Elon Musk on Wednesday lent credibility to rumors about a SpaceX initial public offering via a social media interaction with Ars Technica space reporter Eric Berger.
“As usual, Eric is accurate,” Musk said, responding to Berger’s post titled, “Here’s why I think SpaceX is going public soon,” with a link to his Ars Technica piece on the company’s apparent public listing intentions.
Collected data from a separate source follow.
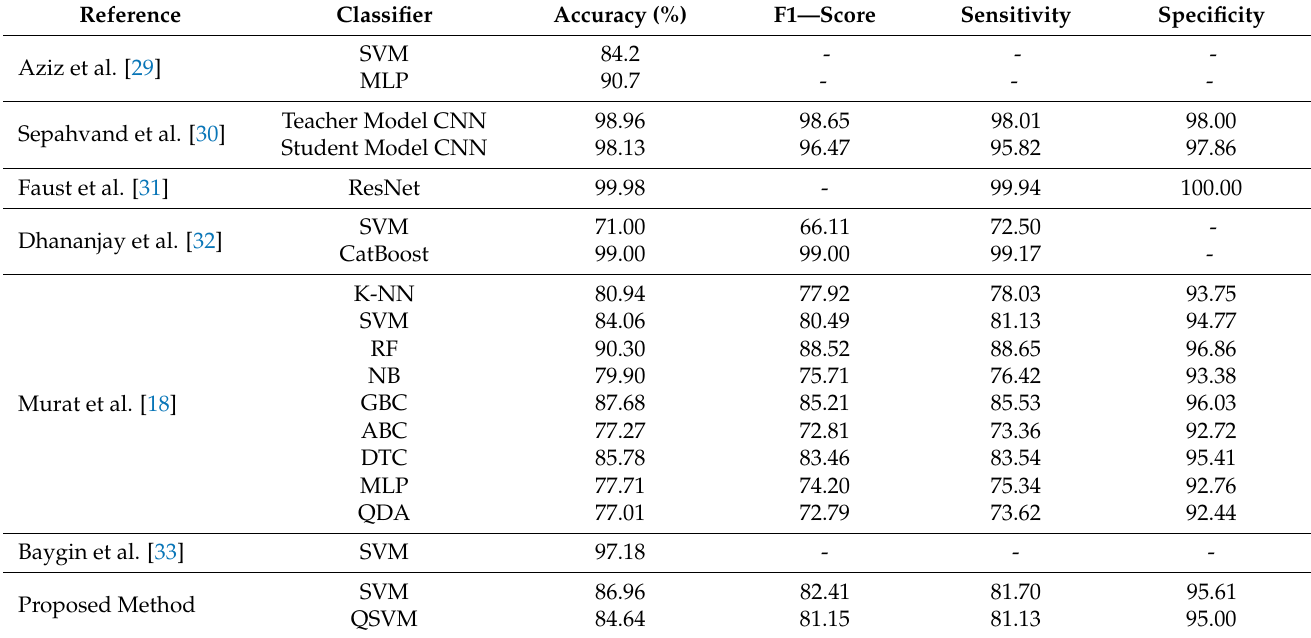
Table 5. Comparison of some studies with Chapman dataset and some metrics of the proposed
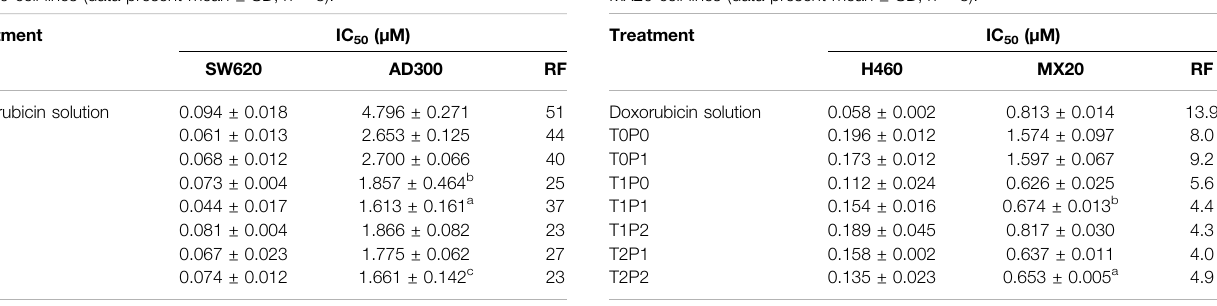
TABLE 3 | The IC50 values calculated from cytotoxicity pro fi les of doxorubicin- loaded PBCA-NPs formulations from MTT assays performed on H460 and MX20 cell lines (data present mean ± SD, n (cid:1)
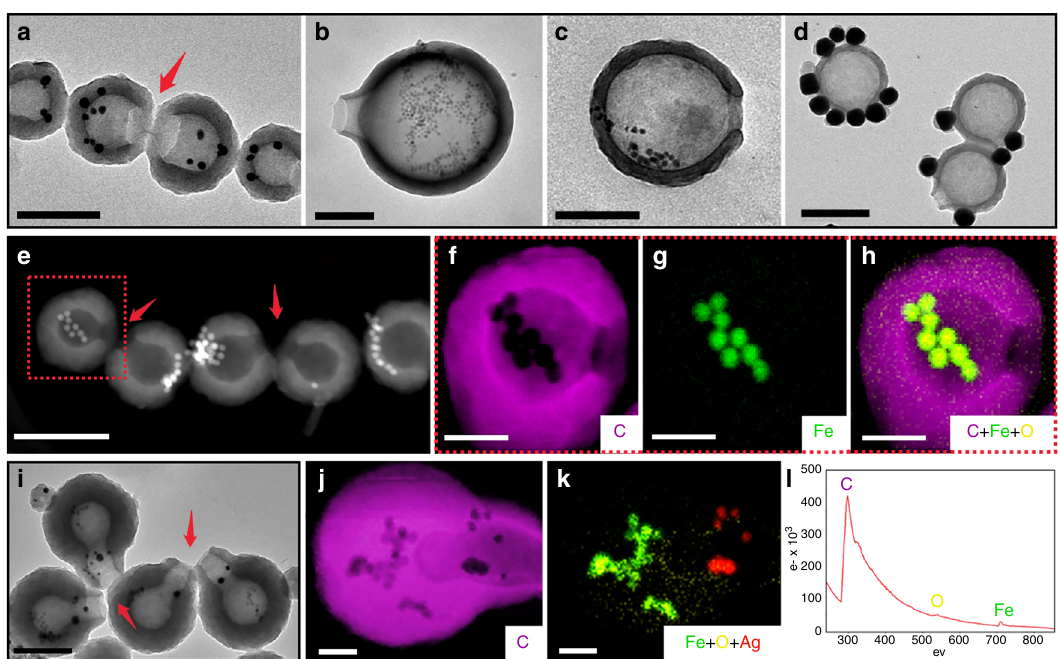
Fig. 6 C 60 multi-compartment nanocontainers. TEM images of a nanobowls holding Ag nanoparticles; b nanobottles holding Fe 3 O 4 nanoparticles; c nanobowls holding Co nanoparticles; d hydrophilic Au nanoparticles stay out of the nanobottles. e High-angle annular dark fi eld (HAADF) image of nanobowls holding Fe 3 O 4 nanoparticles, and its elemental mapping ( f – h ). i TEM image of multi-compartment nanocontainers with Fe 3 O 4 nanoparticles in the bottom node and Ag nanoparticles in the upper node, and its elemental mapping ( j , k ). l Electron energy loss spectroscopy (EELs) of nanobowls holding Fe 3 O 4 upper node. Scale bars are 200 nm for TEM images, and 50 nm for elemental mapping pro fi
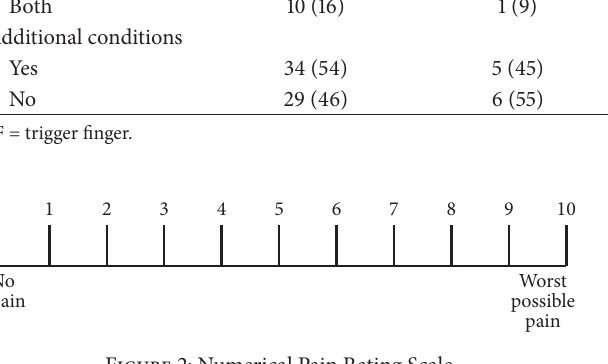
Figure 2: Numerical Pain Rating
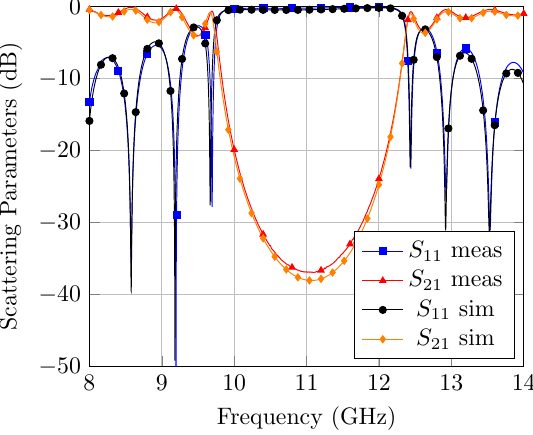
Figure 9. Simulated and measured scattering parameters of the manufactured ESICL filter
Musk has said in the past that the company would not go public until its cash flow had become predictable.
The social media interaction followed Tuesday reports from Reuters and other outlets indicating SpaceX hopes to secure more than $25 billion via an IPO next year, potentially elevating its market value to more than $1 trillion.
The last time Musk discussed a SpaceX IPO on social media was in 2023 while denying reports of a 2024 IPO. In 2021, he said an IPO was still at least a few years away.
“At least a few years before Starlink revenue is reasonably predictable,” Musk posted. “Going public sooner than that would be very painful. Will do my best to give long-term Tesla shareholders preference.”
SpaceX, based in Hawthorne, California, represents the world’s second-highest-valued private startup, behind only OpenAI, the creator of ChatGPT, according to Crunchbase data.
A public offering at the projected valuation would make the company the second-largest completed IPO ever, trailing only Saudi Aramco’s $1.7 trillion offering in 2019. Saudi Aramco is Saudi Arabia’s state-owned oil and natural gas producer. The IPO made 1.5 percent of its shares available to outside investors.
In 2019, an analysis valued SpaceX at $34 billion, based on pre-IPO share marketplaces such as EquityZen. By 2022, that figure had skyrocketed to $125 billion.
In September, SpaceX agreed to pay $17 billion to EchoStar to acquire spectrum licenses, comprising $8.5 billion in cash and an equivalent in SpaceX stock. The licenses would allow SpaceX to develop a new Starlink direct-to-cell system.
Musk’s personal fortune, largely accumulated due to his leadership roles at SpaceX and Tesla, as well as other ventures, briefly reached $500 billion in October 2025, according to Forbes estimates, before closing at $499.1 billion. Some analysts expect him to make a trillion dollars over the next 10 years.
SpaceX’s reusable Falcon rockets and Starship prototypes for Mars missions have made it a leader in commercial space flight. In a 2019 presentation, Musk outlined Starship’s capacity for up to 100 passengers on interplanetary journeys, with goals to make space travel as routine as aviation. Despite setbacks in NASA contracts, SpaceX maintains dominance in launches for government and private clients.